- **Data to examine**:

══════════════════════════════

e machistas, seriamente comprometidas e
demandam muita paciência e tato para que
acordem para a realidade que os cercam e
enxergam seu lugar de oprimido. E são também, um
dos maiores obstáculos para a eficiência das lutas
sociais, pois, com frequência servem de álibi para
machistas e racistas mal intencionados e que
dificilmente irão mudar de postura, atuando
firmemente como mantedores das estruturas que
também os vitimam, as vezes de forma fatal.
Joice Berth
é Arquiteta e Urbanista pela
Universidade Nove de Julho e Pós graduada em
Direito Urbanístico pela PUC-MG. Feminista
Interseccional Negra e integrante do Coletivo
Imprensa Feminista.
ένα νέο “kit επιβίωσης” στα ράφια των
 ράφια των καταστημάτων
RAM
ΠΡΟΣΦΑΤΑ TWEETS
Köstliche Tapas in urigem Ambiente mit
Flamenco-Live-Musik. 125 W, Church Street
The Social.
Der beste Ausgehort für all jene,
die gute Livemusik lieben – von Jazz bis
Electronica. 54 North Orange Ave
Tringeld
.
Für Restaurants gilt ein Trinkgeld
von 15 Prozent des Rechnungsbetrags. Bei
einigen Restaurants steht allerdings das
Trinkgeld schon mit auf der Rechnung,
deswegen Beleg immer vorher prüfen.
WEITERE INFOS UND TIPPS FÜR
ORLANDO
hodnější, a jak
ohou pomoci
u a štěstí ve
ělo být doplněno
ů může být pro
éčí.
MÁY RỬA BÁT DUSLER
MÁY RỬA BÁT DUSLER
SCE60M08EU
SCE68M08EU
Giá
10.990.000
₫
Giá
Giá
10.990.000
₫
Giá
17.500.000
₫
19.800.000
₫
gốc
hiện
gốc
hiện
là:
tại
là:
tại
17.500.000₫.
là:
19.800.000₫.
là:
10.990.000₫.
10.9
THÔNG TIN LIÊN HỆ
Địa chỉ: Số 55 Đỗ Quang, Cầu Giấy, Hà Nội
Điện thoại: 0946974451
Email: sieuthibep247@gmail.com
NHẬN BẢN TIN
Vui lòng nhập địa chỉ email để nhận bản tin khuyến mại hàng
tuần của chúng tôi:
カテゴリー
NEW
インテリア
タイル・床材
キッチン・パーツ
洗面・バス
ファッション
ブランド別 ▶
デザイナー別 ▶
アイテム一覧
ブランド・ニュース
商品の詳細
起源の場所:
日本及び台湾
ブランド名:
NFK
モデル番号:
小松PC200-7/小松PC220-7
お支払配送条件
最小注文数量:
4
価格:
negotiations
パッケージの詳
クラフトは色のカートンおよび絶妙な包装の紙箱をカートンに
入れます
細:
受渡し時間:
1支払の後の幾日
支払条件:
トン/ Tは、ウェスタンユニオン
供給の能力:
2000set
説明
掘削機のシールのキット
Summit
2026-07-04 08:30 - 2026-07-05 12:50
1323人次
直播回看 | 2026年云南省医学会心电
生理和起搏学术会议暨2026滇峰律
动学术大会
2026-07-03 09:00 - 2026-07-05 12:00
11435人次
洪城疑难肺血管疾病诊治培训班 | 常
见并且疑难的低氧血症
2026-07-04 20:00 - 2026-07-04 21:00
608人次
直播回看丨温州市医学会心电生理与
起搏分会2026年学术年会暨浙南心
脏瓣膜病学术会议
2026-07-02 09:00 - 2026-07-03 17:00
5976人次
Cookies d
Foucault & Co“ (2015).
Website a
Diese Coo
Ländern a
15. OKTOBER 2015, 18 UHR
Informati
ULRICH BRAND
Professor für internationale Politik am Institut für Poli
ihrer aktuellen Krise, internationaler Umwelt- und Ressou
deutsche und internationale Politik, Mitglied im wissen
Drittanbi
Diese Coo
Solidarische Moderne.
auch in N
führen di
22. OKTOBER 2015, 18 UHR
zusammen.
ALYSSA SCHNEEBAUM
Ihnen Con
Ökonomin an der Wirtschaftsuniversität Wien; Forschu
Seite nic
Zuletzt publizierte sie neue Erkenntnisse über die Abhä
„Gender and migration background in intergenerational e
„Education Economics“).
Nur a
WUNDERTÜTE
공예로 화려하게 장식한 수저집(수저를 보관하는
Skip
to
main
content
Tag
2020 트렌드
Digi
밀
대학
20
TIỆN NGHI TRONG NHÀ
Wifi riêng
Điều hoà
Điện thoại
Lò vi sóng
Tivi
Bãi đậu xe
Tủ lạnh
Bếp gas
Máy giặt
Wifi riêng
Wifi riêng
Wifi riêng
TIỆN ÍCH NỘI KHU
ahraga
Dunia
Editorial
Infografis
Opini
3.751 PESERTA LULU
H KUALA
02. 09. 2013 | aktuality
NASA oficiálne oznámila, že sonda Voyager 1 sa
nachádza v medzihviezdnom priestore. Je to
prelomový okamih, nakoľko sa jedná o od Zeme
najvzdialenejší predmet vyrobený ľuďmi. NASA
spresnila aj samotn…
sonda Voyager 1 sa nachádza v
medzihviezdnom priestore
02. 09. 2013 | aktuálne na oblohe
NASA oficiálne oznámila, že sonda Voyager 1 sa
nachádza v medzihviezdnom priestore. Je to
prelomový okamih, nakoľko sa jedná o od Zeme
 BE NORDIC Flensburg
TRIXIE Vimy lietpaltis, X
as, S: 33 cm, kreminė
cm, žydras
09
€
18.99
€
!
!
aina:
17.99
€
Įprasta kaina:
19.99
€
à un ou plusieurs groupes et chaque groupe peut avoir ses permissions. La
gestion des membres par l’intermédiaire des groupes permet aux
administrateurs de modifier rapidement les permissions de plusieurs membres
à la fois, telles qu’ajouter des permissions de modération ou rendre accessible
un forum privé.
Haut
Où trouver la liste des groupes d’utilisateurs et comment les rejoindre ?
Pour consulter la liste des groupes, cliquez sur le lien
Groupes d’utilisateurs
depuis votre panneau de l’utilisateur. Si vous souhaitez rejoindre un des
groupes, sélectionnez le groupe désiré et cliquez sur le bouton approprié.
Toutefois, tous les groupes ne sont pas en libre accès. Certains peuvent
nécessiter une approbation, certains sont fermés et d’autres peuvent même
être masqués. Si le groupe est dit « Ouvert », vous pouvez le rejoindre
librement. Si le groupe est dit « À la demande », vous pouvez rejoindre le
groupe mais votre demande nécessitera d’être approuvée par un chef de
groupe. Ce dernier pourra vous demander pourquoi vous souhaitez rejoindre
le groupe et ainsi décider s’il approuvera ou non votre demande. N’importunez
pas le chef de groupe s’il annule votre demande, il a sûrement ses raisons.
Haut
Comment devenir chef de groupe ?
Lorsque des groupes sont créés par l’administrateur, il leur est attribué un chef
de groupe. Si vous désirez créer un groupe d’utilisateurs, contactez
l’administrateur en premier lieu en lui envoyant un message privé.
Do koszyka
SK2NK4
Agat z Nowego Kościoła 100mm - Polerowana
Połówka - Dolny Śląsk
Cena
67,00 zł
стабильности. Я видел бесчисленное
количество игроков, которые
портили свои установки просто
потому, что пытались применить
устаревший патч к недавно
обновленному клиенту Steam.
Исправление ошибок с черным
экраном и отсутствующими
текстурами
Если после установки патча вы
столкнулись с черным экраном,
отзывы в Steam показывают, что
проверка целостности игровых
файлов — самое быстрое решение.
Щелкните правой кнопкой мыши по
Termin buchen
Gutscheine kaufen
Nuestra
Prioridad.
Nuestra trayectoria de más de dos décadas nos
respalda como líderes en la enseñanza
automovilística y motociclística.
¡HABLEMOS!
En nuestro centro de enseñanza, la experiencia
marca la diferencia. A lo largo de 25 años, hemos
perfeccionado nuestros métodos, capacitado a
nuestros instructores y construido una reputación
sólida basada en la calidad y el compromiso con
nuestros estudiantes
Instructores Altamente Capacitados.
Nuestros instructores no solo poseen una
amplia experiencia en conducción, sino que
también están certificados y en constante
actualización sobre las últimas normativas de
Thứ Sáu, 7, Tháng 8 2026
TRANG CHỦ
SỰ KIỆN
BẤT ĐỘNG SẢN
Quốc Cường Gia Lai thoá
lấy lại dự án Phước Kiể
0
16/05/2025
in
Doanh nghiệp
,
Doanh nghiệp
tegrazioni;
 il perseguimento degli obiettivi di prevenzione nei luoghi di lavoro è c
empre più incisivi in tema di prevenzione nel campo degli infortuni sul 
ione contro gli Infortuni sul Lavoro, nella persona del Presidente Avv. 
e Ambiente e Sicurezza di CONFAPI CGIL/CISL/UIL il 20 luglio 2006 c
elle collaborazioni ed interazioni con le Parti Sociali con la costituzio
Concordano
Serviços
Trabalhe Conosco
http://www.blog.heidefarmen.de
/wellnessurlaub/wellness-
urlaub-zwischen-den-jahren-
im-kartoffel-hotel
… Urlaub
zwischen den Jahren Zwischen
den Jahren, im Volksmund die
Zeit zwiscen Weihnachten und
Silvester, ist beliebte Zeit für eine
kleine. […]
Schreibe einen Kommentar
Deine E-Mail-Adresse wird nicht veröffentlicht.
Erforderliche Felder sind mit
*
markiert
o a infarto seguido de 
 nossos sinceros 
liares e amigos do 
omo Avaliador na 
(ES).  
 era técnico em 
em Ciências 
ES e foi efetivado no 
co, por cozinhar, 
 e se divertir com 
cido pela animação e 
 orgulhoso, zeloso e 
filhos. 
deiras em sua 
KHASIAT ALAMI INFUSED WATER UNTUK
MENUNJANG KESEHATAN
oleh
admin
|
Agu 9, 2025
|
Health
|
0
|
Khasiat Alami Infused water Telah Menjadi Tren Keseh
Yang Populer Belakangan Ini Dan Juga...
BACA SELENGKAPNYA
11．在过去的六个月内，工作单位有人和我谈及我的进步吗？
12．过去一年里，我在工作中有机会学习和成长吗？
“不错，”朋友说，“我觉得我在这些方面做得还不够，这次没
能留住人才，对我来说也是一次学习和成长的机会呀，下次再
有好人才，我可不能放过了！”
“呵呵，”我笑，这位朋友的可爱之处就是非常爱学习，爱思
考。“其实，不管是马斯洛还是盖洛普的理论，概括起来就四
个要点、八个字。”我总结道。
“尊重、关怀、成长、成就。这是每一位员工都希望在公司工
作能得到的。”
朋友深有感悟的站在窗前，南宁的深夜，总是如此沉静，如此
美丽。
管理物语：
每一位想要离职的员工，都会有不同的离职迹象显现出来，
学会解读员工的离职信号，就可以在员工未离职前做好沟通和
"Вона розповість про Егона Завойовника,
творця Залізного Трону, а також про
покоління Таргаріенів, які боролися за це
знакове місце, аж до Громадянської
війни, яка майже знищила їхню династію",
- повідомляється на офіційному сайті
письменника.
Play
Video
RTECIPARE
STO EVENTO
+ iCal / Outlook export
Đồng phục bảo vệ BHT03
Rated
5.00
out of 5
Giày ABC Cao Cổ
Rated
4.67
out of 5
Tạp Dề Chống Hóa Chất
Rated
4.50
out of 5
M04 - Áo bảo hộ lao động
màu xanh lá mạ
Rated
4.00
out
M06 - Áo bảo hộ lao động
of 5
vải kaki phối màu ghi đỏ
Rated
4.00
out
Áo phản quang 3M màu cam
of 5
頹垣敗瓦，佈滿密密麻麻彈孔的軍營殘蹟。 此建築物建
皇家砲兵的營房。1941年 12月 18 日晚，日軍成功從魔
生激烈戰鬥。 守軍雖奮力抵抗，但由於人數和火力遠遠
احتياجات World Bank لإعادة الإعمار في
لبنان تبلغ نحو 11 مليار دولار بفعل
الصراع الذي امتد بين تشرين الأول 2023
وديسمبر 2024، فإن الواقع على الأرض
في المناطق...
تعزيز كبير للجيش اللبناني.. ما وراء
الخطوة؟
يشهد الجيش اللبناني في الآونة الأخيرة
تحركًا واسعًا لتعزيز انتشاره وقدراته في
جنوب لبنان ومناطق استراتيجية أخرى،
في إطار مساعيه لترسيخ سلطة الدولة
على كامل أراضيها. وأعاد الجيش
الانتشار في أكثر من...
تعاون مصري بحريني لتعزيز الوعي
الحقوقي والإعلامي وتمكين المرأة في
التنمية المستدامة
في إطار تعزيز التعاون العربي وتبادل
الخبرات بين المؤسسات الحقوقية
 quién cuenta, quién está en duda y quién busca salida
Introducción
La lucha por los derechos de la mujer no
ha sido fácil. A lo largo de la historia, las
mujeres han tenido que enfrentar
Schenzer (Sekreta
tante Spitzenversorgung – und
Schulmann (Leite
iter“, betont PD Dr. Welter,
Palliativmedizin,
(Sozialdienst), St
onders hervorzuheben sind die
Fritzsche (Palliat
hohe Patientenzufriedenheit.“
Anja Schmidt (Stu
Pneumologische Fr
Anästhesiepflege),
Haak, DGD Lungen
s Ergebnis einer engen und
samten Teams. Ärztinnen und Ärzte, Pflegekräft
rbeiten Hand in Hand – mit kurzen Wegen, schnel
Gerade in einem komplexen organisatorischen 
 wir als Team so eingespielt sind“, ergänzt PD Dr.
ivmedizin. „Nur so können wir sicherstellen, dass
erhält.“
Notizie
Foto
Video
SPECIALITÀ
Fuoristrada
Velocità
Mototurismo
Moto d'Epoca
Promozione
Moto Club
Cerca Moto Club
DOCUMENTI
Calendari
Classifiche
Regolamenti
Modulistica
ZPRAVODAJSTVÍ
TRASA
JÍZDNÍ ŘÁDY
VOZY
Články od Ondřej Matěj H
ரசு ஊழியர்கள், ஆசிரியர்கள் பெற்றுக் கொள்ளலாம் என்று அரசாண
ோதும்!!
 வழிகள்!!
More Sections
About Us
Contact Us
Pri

══════════════════════════════

- **Problem details**:
I need each line from the listing where the word "экраном" occurs.

- **Your solution**:
экраном и отсутствующими
столкнулись с черным экраном,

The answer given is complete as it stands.